Décidément, nous sommes dans une semaine où je n'existe que pour être la mère de...: lundi soir, au collège des jumeaux, j'étais la mère de..., parent d'élèves, bénévole dans deux comités différents. Mardi soir, j'encadre les garçons dans leur devoir de morale, une prise de connaissances de soi qu'ils ont exécuté très sérieusement, pour leurs 13 printemps. L'un d'eux, le basketballeur, a même fait un poème dans lequel il parle de son idéal de vie. Imaginez qu'à 13 ans, il aspire à ne pas mourir avant de fonder une famille (avec un gars et une grande fille"), d'être un bon père dans les "grosses pentes", de "mourir tout calmement quand ses petits-fils auront neuf ans, sans faire de peine à ses enfants"!! Ah oui, en plus, peu importe le métier qu'il fera... Ça me renverse! d'une part, c'est si pacifique et si sage. D'autre part, ça me chatouille quand même parce que c'est tellement LA norme. Du moins, en tant que parents, il semble que nous avons réussi à transmettre les valeurs universelles, le courant de la vie. Vous me voyez!... devant la perspective de trois générations plus tard, à peu près dans un demi-siècle d'ici. Moi qui pensais parfois à lui et peut-être à ses enfants, lui parlait déjà des enfants de ses enfants! Est-ce que vous trouverez cela inquiétant?

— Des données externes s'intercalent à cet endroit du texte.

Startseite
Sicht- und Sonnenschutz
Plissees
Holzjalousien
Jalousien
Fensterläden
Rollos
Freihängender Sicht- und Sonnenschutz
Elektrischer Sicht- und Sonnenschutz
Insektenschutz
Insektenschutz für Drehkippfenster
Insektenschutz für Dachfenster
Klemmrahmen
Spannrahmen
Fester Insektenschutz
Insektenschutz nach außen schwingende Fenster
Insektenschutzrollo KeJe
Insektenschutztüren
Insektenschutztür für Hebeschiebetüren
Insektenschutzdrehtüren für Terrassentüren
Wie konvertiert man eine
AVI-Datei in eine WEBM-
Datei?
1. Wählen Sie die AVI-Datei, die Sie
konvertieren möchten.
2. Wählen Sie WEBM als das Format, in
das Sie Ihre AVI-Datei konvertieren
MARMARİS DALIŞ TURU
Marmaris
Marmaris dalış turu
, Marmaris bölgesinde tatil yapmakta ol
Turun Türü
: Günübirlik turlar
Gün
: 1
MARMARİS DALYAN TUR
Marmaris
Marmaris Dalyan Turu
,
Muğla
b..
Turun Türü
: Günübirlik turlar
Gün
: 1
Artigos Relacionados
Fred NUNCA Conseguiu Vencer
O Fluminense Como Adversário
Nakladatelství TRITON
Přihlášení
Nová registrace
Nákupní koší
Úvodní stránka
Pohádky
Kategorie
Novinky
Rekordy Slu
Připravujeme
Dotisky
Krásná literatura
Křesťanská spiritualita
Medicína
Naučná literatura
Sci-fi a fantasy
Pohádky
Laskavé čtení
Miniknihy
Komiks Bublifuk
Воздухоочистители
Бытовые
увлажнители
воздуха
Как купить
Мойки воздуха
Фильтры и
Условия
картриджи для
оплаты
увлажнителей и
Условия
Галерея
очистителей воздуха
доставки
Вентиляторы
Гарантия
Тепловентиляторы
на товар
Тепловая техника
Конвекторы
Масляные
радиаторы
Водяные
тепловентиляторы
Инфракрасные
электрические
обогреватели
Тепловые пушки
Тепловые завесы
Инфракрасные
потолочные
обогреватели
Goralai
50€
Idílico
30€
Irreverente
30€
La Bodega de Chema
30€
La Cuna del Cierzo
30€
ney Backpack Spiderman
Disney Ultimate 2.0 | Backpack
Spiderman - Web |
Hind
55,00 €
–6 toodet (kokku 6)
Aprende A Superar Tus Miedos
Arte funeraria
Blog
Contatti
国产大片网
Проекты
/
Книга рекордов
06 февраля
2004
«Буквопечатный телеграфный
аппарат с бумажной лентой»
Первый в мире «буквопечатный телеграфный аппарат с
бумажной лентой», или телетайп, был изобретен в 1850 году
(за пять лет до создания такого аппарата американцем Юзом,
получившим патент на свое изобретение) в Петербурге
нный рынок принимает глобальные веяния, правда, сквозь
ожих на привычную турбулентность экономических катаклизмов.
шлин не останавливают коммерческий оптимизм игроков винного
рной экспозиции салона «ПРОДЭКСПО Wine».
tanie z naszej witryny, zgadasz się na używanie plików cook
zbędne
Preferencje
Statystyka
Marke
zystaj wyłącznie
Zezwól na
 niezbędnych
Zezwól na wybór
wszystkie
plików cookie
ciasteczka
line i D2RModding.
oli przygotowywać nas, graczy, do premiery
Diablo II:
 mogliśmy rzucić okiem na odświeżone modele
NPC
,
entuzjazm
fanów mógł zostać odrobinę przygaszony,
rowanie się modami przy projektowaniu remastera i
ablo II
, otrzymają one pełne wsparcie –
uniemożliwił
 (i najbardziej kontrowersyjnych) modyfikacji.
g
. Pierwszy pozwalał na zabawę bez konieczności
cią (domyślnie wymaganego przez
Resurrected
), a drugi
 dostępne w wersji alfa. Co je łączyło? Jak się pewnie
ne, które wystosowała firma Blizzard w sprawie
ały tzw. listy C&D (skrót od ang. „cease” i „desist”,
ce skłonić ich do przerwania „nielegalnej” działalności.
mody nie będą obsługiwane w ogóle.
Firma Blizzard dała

Mercredi soir, ce soir donc, nous étions à la rencontre des parents à l'école du plus jeune, une école publique assez bien cotée. Quoique nous ayons eu très bonne impression sur les enseignants et la direction, mais quel montagne de différence entre les deux écoles dans le climat, le ton, la façon de faire... et la somme de devoirs, donc des attentes face aux jeunes. Oui, on parle de responsabilisation, d'autonomie, d'encadrement dans les deux écoles, mais dans le fond, au collège privé, cela va de soi, alors qu'à l'école publique, c'était "... nous tentons de leur transmettre ces valeurs", donc, ça sous-entend qu'ils ne l'ont pas, pour certains on réussira, pour d'autres, c'est comme un voeu pieux. Dans la première école, cela va de soi que les parents ont lu les communications, dans la seconde, on materne les parents aussi. Dans la première, en assemblée, on répond aux vraies questions, dans l'autre, on y répond sans trop répondre parce que l'agenda est chargé, on veut respecter l'horaire. Ça paraît dans les yeux du modérateur. Pour quelqu'un comme moi qui est dans le service, la différence est marquante, dans la première, les parents sont des clients, dans l'autre, on y fait le train, jour après jour, année après année, les parents et les élèves passent, l'école et le système demeure!